EXERCISE
Using the entries below, write out the line with "Θεσσαλονίκη", the line with "Cam kết Lỗi", and every line in between, exactly as each is written.
----
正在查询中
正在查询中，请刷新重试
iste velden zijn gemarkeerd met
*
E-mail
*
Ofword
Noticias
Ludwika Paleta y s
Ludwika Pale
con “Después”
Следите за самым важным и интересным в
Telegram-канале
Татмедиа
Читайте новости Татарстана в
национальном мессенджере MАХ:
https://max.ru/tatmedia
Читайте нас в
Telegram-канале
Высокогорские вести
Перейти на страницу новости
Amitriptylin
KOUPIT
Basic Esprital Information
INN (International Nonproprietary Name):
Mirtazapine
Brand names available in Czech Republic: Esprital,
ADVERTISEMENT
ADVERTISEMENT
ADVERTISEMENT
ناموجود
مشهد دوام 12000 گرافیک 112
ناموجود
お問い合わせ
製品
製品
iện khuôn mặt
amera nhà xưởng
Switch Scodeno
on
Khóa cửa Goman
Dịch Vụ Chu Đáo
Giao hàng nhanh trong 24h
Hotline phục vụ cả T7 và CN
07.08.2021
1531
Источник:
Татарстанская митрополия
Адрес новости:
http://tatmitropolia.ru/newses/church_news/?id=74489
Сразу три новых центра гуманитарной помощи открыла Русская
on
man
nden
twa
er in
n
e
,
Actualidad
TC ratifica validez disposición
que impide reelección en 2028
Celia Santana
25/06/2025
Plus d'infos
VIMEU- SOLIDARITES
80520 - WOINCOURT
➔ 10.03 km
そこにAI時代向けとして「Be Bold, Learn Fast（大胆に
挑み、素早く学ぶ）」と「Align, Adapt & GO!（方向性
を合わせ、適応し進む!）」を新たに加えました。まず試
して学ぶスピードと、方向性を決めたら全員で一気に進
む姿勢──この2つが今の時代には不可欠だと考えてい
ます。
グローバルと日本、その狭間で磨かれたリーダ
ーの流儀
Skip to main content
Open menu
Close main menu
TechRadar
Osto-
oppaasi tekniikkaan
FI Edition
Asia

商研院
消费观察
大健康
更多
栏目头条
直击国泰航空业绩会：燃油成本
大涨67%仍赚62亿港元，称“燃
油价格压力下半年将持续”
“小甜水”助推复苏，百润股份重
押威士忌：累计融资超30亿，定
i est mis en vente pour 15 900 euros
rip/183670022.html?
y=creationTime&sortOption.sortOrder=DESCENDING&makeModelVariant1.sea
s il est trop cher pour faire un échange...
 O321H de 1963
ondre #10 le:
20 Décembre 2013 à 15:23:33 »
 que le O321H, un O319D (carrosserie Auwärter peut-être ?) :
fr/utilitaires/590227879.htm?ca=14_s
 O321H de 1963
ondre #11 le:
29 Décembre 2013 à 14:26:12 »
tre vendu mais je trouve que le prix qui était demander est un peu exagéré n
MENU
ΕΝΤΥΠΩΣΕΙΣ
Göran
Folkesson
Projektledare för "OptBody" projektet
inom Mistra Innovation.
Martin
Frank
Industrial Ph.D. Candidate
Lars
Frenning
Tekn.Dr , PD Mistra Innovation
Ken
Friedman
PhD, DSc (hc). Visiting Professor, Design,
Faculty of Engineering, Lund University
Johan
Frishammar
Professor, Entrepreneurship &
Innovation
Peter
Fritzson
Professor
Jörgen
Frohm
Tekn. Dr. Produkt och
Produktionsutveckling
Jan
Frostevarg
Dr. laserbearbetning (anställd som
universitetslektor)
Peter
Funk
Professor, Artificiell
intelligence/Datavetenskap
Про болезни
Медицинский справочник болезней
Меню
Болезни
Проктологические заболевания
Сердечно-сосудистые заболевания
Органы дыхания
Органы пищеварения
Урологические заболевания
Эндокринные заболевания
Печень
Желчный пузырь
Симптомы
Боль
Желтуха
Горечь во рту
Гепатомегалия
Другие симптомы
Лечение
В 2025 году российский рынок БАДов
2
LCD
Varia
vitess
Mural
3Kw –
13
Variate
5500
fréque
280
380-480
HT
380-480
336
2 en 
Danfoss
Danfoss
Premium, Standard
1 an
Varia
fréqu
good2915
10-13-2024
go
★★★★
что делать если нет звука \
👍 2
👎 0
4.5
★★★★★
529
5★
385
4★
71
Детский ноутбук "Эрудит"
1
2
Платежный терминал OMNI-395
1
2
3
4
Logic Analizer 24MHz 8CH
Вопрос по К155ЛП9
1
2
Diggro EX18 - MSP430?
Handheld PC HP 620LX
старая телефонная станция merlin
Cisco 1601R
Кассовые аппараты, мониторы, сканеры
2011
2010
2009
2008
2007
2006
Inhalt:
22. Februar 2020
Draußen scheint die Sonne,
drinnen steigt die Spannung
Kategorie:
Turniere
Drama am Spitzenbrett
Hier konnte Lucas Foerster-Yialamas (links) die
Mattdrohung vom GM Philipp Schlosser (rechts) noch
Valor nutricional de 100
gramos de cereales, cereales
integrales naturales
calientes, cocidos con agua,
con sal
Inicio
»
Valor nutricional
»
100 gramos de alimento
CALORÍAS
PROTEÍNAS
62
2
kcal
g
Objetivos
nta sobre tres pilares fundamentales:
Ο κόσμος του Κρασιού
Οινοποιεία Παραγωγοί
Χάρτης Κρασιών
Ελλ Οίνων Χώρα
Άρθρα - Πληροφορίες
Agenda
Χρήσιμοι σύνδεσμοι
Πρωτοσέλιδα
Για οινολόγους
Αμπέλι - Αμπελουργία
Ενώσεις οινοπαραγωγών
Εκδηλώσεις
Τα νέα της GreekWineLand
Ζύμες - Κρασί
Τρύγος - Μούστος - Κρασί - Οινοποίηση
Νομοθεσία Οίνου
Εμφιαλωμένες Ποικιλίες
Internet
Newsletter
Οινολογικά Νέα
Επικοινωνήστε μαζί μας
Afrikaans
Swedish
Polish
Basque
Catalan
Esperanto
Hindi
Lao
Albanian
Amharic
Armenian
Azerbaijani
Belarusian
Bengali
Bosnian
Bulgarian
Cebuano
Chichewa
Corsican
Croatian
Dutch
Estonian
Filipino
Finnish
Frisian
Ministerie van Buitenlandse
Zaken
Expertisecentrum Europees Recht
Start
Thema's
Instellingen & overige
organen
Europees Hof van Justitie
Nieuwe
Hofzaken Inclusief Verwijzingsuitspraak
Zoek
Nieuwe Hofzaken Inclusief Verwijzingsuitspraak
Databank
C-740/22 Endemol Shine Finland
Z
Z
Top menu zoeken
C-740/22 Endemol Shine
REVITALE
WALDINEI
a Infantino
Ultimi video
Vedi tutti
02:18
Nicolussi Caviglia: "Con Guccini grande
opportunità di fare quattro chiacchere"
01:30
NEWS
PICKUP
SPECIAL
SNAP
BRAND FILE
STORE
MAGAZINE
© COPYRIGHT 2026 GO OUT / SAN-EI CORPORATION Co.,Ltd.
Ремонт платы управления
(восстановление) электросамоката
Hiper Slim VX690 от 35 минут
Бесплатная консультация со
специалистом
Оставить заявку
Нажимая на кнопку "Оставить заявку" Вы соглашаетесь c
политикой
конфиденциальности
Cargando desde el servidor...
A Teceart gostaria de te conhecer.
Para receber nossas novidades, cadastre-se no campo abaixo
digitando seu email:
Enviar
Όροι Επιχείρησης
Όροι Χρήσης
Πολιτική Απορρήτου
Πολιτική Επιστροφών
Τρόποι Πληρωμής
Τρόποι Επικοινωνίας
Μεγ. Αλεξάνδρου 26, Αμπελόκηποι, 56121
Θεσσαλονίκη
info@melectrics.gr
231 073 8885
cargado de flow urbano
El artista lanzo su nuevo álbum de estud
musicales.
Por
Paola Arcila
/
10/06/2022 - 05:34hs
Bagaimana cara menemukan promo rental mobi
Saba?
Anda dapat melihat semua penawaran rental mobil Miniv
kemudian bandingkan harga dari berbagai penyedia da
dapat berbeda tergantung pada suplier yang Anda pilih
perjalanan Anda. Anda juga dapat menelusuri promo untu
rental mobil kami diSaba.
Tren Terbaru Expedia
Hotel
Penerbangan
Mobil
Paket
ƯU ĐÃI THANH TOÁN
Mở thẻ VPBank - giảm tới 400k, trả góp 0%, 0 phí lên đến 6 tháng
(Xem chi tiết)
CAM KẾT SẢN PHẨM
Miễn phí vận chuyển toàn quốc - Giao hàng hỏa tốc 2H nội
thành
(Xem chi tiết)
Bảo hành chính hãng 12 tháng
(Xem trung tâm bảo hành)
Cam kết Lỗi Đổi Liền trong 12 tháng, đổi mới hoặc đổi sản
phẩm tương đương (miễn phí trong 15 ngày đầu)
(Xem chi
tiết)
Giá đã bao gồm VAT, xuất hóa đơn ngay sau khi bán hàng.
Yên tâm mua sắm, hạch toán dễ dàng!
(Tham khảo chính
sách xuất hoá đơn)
----
ANSWER SPACE
Θεσσαλονίκη
info@melectrics.gr
231 073 8885
cargado de flow urbano
El artista lanzo su nuevo álbum de estud
musicales.
Por
Paola Arcila
/
10/06/2022 - 05:34hs
Bagaimana cara menemukan promo rental mobi
Saba?
Anda dapat melihat semua penawaran rental mobil Miniv
kemudian bandingkan harga dari berbagai penyedia da
dapat berbeda tergantung pada suplier yang Anda pilih
perjalanan Anda. Anda juga dapat menelusuri promo untu
rental mobil kami diSaba.
Tren Terbaru Expedia
Hotel
Penerbangan
Mobil
Paket
ƯU ĐÃI THANH TOÁN
Mở thẻ VPBank - giảm tới 400k, trả góp 0%, 0 phí lên đến 6 tháng
(Xem chi tiết)
CAM KẾT SẢN PHẨM
Miễn phí vận chuyển toàn quốc - Giao hàng hỏa tốc 2H nội
thành
(Xem chi tiết)
Bảo hành chính hãng 12 tháng
(Xem trung tâm bảo hành)
Cam kết Lỗi Đổi Liền trong 12 tháng, đổi mới hoặc đổi sản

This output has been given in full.